I grew up near Detroit and went to school at Michigan State, where I studied economics and co-founded a literary magazine called Oats. Between 2002 and 2012, I worked at Poynter, Current TV, and Twitter, and at all those places, my job had something to do with figuring out the future of media.
I’m the author of Mr. Penumbra’s 24-Hour Bookstore, which started as a short story right here and is now a full-length novel published by FSG and Picador in the United States and many others around the world.
You can reach me via email: email@example.com
I love to join book clubs and classrooms via FaceTime, Google Hangouts, etc., so if you’re a member of either, please don’t hesitate to get in touch. I mean, hey, we live in the future… might as well take advantage of it.
I often talk about the notion of a “media inventor”… so what do I mean by that?
I think a media inventor is someone primarily interested in content (words, pictures, ideas) who also experiments with new formats, new tools, and new technology. The paperback pioneer Allen Lane was a media inventor. Early bloggers were media inventors. The indie video game scene is full of media inventors.

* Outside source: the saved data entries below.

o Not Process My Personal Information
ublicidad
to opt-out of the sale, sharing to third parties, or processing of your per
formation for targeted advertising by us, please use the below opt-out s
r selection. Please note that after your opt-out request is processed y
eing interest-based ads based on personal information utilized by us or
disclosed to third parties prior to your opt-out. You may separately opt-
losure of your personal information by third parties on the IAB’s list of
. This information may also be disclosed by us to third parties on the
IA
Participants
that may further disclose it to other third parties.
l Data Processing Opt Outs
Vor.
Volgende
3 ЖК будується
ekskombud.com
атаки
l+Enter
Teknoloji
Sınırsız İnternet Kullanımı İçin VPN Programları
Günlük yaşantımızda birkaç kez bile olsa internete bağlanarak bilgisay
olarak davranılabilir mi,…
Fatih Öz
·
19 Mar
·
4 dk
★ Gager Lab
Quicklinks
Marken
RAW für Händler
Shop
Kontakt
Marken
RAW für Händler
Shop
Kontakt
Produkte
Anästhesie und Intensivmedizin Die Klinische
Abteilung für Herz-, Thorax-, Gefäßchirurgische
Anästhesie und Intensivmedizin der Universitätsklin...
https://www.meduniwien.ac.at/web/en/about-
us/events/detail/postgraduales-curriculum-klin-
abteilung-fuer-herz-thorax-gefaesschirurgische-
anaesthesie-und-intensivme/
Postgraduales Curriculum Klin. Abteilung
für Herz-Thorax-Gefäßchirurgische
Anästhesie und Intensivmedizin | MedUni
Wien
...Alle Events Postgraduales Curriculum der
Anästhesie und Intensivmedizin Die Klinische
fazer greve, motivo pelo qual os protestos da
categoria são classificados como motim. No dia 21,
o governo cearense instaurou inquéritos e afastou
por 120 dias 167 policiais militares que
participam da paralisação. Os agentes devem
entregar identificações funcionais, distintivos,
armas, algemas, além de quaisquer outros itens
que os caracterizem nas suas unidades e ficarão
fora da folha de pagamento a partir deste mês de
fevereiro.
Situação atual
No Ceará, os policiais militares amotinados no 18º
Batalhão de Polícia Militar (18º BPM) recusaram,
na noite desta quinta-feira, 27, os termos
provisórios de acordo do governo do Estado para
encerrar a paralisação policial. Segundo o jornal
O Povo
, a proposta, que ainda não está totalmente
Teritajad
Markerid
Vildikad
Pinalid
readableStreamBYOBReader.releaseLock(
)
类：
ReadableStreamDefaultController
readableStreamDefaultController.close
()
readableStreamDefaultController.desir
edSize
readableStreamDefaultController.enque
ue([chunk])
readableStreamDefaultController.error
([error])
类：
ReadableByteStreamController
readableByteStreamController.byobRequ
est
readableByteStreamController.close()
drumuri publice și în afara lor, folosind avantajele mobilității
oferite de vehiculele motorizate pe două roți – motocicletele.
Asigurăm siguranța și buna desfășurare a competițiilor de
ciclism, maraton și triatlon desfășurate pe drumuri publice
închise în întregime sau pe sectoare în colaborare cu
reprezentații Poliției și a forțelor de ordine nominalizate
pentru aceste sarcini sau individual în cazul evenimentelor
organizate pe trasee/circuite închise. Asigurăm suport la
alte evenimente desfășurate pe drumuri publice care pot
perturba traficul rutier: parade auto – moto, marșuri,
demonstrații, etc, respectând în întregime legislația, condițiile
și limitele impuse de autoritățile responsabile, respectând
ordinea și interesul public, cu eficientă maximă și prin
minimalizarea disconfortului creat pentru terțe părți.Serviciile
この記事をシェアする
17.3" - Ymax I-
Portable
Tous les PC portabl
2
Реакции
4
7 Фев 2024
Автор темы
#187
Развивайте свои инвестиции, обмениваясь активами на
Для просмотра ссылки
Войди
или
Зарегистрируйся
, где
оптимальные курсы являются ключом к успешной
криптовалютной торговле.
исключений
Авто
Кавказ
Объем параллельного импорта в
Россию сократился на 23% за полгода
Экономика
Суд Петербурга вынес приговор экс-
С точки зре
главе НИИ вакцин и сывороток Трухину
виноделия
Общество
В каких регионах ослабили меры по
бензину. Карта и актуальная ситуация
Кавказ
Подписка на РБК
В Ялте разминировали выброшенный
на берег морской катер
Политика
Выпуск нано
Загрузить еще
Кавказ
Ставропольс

Basically, media inventors aren’t satisfied with the suite of formats available to them by default. Novel, novella, or short story; album, EP, or single; RPG, RTS, or FPS — media inventors don’t like those options.
Media inventors feel compelled to make the content and the container.
An example might — might? — be Fish, an essay wrapped up in an app.
Anyway, if any of this sounds familiar, I invite you to use the label, too. And more generally, I’m on a mission to bring back the word inventor with all its connotations: protean lightning-crackle and occasional crackpotitude alike.